- _TAREFAS E EXERCÍCIOS_:
(1) Devolva, sem qualquer alteração, a parte do trecho que começa nas palavras "Assim, importa apreciar" e termina depois de "proc.° n.° 38466/2000.".
(2) Indique todas as entidades públicas (tribunais ou conservatórias) nomeadas pelo nome próprio no trecho.
(3) Responda com base no trecho:
(a) Que artigo do CPTA é citado?
(b) Em que ano saiu a 2ª edição do "Comentário ao Código de Processo nos Tribunais Administrativos"?
(c) Sob que número e ano está arquivado na conservatória o registo de nascimento do recorrente?

- _TRECHO APRESENTADO_:
◇ ◇ ◇ ◇
Nestes termos e nos demais de Direito aplicáveis, deve negar-se provimento ao presente agravo e manter-se a douta decisão recorrida, fazendo dessa forma V. Exas. JUSTIÇA”.

Por despacho lavrado a fls. 266/269, o Tribunal da Relação de Lisboa, tribunal para o qual o recurso jurisdicional foi interposto, confirmado a decisão de incompetência da 1ª instância, ordenou a remessa dos autos a este Tribunal Central Administrativo Sul, por entender ser este tribunal o competente para o recurso contencioso interposto e declarou-se incompetente em razão da matéria para conhecer do mesmo.

Vejamos.
Nos termos do disposto no artº 13º do CPTA, “O âmbito da jurisdição administrativa e a competência dos tribunais administrativos, em qualquer das suas espécies, é de ordem pública e o seu conhecimento precede o de qualquer outra matéria.”
A atribuição de prioridade absoluta ao conhecimento da questão da competência justifica-se pela consideração de que a única questão para que um tribunal incompetente é competente é para apreciar a sua incompetência. Verificada essa incompetência, ele fica naturalmente impedido de entrar na apreciação quer dos restantes pressupostos processuais, quer, obviamente, do mérito da causa.” (– cfr. Mário Aroso de Almeida e Carlos Alberto Fernandes Cadilha, in “Comentário ao Código de Processo nos Tribunais Administrativos, 2ª Ed., 2007, pag 117.)

Assim, importa apreciar e decidir a competência deste TCAS para conhecer do recurso contencioso, interposto pelo recorrente, da decisão proferida pelo Conservador da Conservatória dos Registos Centrais, na acção de justificação judicial administrativa com vista à declaração de nulidade por falsidade e ao cancelamento do averbamento n.° l lavrado na sequência do registo do seu nascimento, arquivado na referida conservatória sob o n.° 65-D de 2002, proc.° n.° 38466/2000.
◇ ◇ ◇ ◇
- _MATERIAL EXTRAÍDO_:
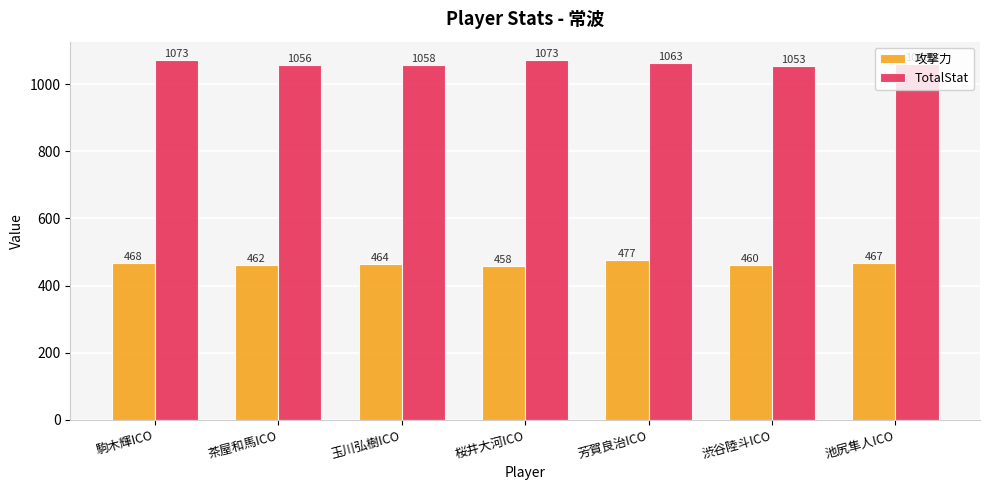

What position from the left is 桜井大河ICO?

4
◇ ◇ ◇ ◇
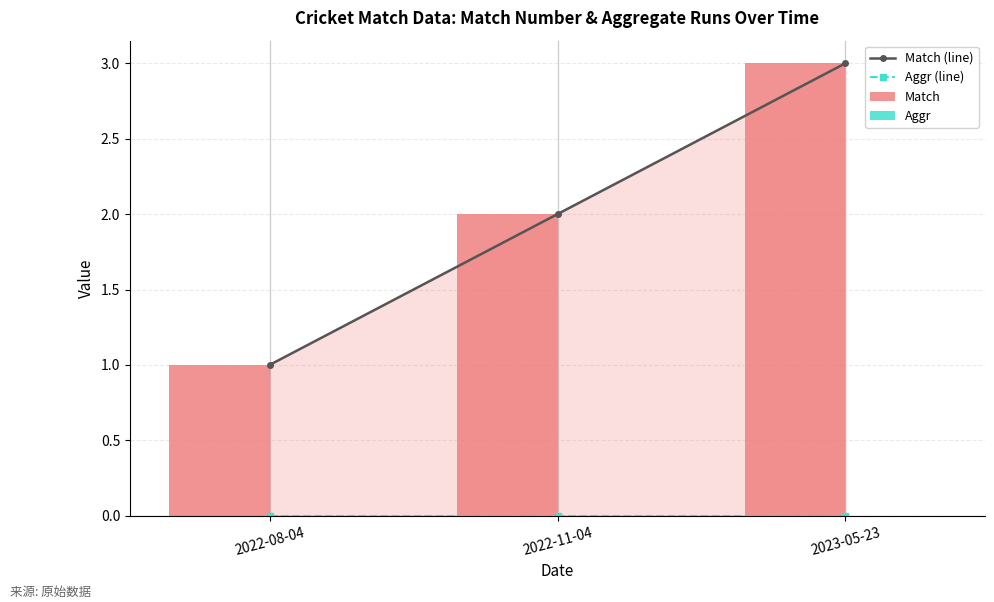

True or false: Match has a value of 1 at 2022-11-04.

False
◇ ◇ ◇ ◇
- _RESPOSTAS POR TAREFA_:
(1)
Assim, importa apreciar e decidir a competência deste TCAS para conhecer do recurso contencioso, interposto pelo recorrente, da decisão proferida pelo Conservador da Conservatória dos Registos Centrais, na acção de justificação judicial administrativa com vista à declaração de nulidade por falsidade e ao cancelamento do averbamento n.° l lavrado na sequência do registo do seu nascimento, arquivado na referida conservatória sob o n.° 65-D de 2002, proc.° n.° 38466/2000.

(2)
Tribunal da Relação de Lisboa
Tribunal Central Administrativo Sul
Conservatória dos Registos Centrais

(3)
(a) O artº 13º.
(b) Em 2007.
(c) Sob o n.° 65-D de 2002.